Many years ago when i was a grad student I read somewhere that tests only measure other tests. At first glance this seems like a fairly innocuous statement but the more you think about it the more sense it makes. When I was teaching fourth grade in the UK in the early '70s we changed a reading test one year. The same reading test had been used throughout the school (and all the schools in the entire city of Bristol) for many years so it was decided to use a new test. When the new test results came in it was found that all the students in the city had gained two years in their reading age. Since reading instruction hadn't changed it must have been a much easier reading test but it still made everyone feel really good !!!!!
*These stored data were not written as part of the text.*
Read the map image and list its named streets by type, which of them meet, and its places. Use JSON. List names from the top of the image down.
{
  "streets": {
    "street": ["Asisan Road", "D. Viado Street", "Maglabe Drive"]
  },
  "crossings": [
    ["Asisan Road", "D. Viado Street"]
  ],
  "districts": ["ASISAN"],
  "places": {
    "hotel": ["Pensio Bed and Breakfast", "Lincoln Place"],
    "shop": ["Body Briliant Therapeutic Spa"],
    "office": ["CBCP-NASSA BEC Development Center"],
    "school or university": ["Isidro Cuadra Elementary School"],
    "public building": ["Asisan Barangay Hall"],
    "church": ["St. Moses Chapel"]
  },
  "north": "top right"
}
The same happens eery time you adopt a new test or testing system such as SBAC. Very seldom re two tests exactly the same and more often than not the new test is more difficult than the old test. This is often done with the somewhat naive belief than making the test more difficult will improve instruction and make the students appear brighter. Usually this results in declining test scores and yet more blame placed upon the education system for falling standards.
But not so in Scotland where a maths test was given that proved to be too difficult. Instead of blaming teachers and the education system, as we would undoubtedly have done here, the Scottish Qualifications Authority (SQA) acknowledged the test was too difficult and adjusted the scores accordingly.
We cannot raise standards by making tests, or exams, more difficult. We must improve the way we teach and the way we motivate students to learn.